DC Comics has taken the extraordinary step of restarting their entire line of comic books, 52 issues all beginning with #1. Even the venerable Detective Comics, which started in 1935 with #1, has a new #1.
When DC first announced this publishing initiative a few months ago, I--as a comics fan, NOT as someone who works in the comics industry--was skeptical to say the least. All publishers have restarted their "universes" from time to time. Marvel seems to do it every other week with their Ultimate Universe, a sidebar line of comics which was created to lure in new readers when the heavy weight of the regular Marvel Universe got too much for non-followers to even attempt to fathom.
DC has gotten that way in recent years, too, with one Crisis after another. The very first Crisis storyline occured in Justice League of America #s 21 and 22, way back in the sixties, when editor Julius Schwartz--along with writer Gardner Fox and artist Mike Sekowsky--introduced the Earth 1 (then present day) superheroes to their Golden Age counterparts over on Earth 2 (Flash meet Flash! Green Lantern meet Green Lantern!). That was mind-blowing enough for a 7-year-old like me. But over the years, all this continuity--augmented by retro-continuity (that never happened, THIS did)--got so weighty, so burdensome, that it seemed like the entire line of comics would collapse under its own weight. And shouldn't the joy of comics reading simply be good stories with good characters by great writers and artists?
DC announced this new start to a more than skeptical group of fans, a group that has been steadily dwindling in the past few years. As the economy worsened, comics sales sank. And as co-publisher Dan Didio mentioned recently, DC did not want to be selling a 10,000 $20 books to a that small amount of readers. Drastic times called for drastic measures. And boy, is this drastic.
The first issue of "The New 52" debuted last Wednesday, Justice League by Geoff Johns and Jim Lee. As a first chapter of a 6-part series, it was enjoyable. Not great (although the art by Lee, inker Scott Williams and colorist Alex Sinclair is nothing short of spectacular), but serviceable. It's the kind of story one is used to in this day of trade paperbacks; it's just the first chapter of a bigger storyline. I'm more looking forward to the debuts of the other books starting today (ironically, I will be away from a comic book shop all week...oh, the horror of it all!), books like Action Comics (written by Grant Morrison), Detective Comics (written and drawn by Tony Daniel), Batgirl (written by Gail Simone), and Swamp Thing (written by new wunderkind Scott Snyder), to be followed--for the remaining weeks of September and ongoing after that--with numerous other new #1 issues, finally totalling 52 in one month.

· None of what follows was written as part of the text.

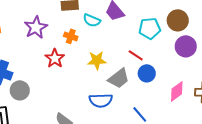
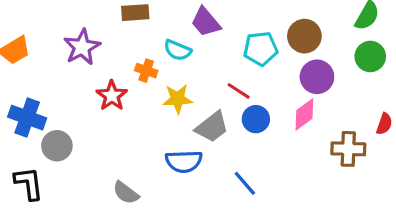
cyan semicircle: (92, 20) -> (178, 50), moved
orange cross: (71, 36) -> (146, 71), moved
pink diamond: (177, 91) -> (304, 114), moved

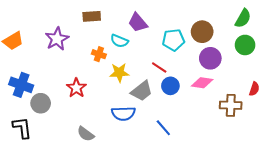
red star: (112, 96) -> (76, 88), moved
pink diamond: (304, 114) -> (202, 83), turned 45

So far, The New 52 has brought--or will bring--people back into comics shops. Justice League sold more than 200,000 copies, something very few comics have done in the past 5 years. A handful of the other new titles have sold more than 100,000 copies. Books that haven't even hit the stands yet have gone back to press for second printings, sold out from the distributor (Diamond). The real test, of course, is if people keep coming back week after week, month after month, or if this is just some kind of "I'll give the first issue a try" thing that will be dropped immediately. I know I'm buying 27 out of the gate. Two of my friends are more daring than me and buying all 52 first issues, being democratic and deciding to vote with their wallets for the first round of this Iowa Caucus/Last Comic Standing type of contest. In the meantime, the skeptic in me has disappeared. I--evidently like a lot of people--am excited about The New 52, and especially excited to read these first issues and go to a comics shop each Wednesday. It's nice to feel that way again.